数据库复制支持的数据结构设计 [英] Data structure design for database replication support

查看:128
本文介绍了数据库复制支持的数据结构设计的处理方法,对大家解决问题具有一定的参考价值,需要的朋友们下面随着小编来一起学习吧!

问题描述

我正在开发一个小型ad-hoc复制框架(对于reatil公司),它仅根据特定的域级逻辑复制某些表(约200)的某些记录。

I'm developing a small ad-hoc replication framework (for a reatil company), which replicates only certain records of certain tables (about 200) depending on specific domain-level logic.

为了知道每个目标主机的每个记录的复制状态,我有一个 repStatus 字符(NUMBER_OF_HOSTS)类型列;

In order to know the replication status of each record for each target host, I have a repStatus character(NUMBER_OF_HOSTS) type column; where a host always represents the same position.

此列的每个位置的值可以是 0 无操作 , 1 复制记录), 2 strong (第一次), 第二次)错误)等。

The values in each position of this column could be 0 (no action), 1 (replicate record), 2 (record replicated), 3 (resend after confirmation), A (first time error), B (second time error)... etc.

例如: 012A 表示:


  • 不向主机1发送任何内容

  • 将此记录发送到主机2


这看起来很容易和简单,并且有直接读取:为了知道记录的状态,我只需阅读 repStatus 列。

This looks pretty easy and simple, and has a "straightforward reading": in order to know the status of a record, I simply read the repStatus column.

但是,看起来像这种方法会导致应用程序出现性能问题时要查找要复制的目标记录

However, looks like this approach leads to performance problems when the application has to look for the target records to replicate.

所以我相信有一个更好的设计来解决这个问题的性能。引用表,记录和主机的一个引用表可能是一个解决方案:

So I'm sure there's a better design to solve this problem performance-wise. Maybe an aditional table referencing table, record and host could be a solution:

CREATE TABLE repStatus (tableID int, recordID int, targetHostID int, status int);

其中状态值现在甚至可以归一化为新表。然而,每表200个表*〜500000条记录可能是在单个表中以任何方式处理的相当大的行数。
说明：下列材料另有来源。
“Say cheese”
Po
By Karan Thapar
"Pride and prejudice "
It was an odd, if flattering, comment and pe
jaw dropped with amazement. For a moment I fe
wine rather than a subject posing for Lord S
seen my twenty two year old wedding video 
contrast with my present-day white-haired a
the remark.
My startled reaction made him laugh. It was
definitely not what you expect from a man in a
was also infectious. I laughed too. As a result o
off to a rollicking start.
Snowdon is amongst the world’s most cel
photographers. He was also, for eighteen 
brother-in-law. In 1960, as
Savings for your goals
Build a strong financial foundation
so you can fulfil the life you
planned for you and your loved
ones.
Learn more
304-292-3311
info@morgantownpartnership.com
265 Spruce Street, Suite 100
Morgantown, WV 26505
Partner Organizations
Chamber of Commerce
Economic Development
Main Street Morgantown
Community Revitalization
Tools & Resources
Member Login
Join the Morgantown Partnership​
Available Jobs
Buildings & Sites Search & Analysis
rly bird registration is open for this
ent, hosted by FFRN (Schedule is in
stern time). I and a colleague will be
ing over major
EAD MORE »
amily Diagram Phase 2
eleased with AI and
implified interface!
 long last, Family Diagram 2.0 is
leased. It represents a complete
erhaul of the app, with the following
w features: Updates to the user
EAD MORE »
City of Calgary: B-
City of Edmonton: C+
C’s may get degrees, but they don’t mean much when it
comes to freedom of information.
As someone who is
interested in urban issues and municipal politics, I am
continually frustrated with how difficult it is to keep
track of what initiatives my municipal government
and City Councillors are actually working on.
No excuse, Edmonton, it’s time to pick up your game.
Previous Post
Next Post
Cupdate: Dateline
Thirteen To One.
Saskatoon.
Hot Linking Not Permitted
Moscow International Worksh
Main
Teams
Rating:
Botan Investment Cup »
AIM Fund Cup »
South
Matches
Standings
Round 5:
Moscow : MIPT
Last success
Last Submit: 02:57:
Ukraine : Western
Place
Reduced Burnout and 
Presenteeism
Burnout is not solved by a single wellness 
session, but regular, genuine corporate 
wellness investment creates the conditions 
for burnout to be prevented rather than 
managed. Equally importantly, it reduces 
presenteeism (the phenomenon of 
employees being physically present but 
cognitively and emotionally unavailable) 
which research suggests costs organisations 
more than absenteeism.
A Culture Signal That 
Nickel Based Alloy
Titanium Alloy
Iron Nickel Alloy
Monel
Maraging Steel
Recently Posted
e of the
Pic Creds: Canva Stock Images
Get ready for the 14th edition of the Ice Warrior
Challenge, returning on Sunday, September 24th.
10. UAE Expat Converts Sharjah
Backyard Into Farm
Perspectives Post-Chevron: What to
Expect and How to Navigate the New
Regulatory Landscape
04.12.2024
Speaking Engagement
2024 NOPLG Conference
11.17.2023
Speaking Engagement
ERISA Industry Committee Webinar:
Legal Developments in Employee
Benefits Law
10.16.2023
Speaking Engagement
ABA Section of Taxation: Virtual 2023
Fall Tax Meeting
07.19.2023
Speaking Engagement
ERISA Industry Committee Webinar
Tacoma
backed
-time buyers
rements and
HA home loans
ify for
Where status value now could even be normalized to a new table. However 200 tables * ~500000 records per table might be a considerably large number of rows to handle in a single table any way.

欢迎任何基于经验的替代方案。 / p>

Any alternative based on experience is welcome.

推荐答案

好吧,我要做的第一件事是删除icky字符串解析到处,并替换为PostgreSQL本机类型。要将复制状态存储在与当前解决方案类似的每个记录上:

Well, the first thing I would do is to drop the icky string parsing everywhere and replace it with PostgreSQL native types. To store the replication status on each record similar to your current solution:

CREATE TYPE replication_status AS ENUM (
  'no_action',
  'replicate_record',
  'record_replicated',
  'error_1',
  'error_2',
  'error_3'
  );
ALTER TABLE t ADD COLUMN rep_status_array replication_status[];

这会花费更多的存储空间 - 枚举值为4字节而不是1,一些开销。但是,通过教数据库你的概念,而不是隐藏它们,你可以写如下:

This costs you a little more storage space -- enum values are 4 bytes instead of 1 and arrays have some overhead. However, by teaching the database your concepts instead of hiding them, you can write things like:

-- find all records that need to be replicated to host 4
SELECT * FROM t WHERE rep_status_array[4] = 'replicate_record';

-- find all records that contain any error status
SELECT * FROM t WHERE rep_status_array &&
  ARRAY['error_1', 'error_2', 'error_3']::replication_status[];

您可以将GIN索引放在 rep_status_array 如果这有助于您的用例,但最好是查看您的查询,并专门为您使用的创建索引:

You can put a GIN index right on rep_status_array if that helps your use case, but it's better to look at your queries and create indexes specifically for what you use:

CREATE INDEX t_replication_host_4_key ON t ((rep_status_array[4]));
CREATE INDEX t_replication_error_key ON t (id)
  WHERE rep_status_array && ARRAY['error_1', 'error_2', 'error_3']::replication_status[];

也就是说,给定200个表,我会试图将它分成单个复制状态表 - 每行包含一个状态数组或每个主机一行,具体取决于复制逻辑的其余部分如何工作。我仍然使用该枚举:

That said, given 200 tables, I'd be tempted to split this out into a single replication status table -- either one row with an array of statuses or one row per host, depending on how the rest of the replication logic works. I'd still use that enumeration:

CREATE TABLE adhoc_replication (
  record_id bigint not null,
  table_oid oid not null,
  host_id integer not null,
  replication_status status not null default 'no_action',
  primary key (record_id,table_oid,host_id)
  );

PostgreSQL在内部为每个表分配一个OID(尝试 SELECT *,tableoid FROM t LIMIT 1 ),这是单个数据库系统中方便的稳定数字标识符。换句话说,如果表被删除并重新创建(如果您例如转储和恢复数据库,则会发生这种情况),并且出于同样的原因,开发和生产之间很可能不同。如果您希望在添加或重命名表时交换这些情况,请使用枚举而不是OID。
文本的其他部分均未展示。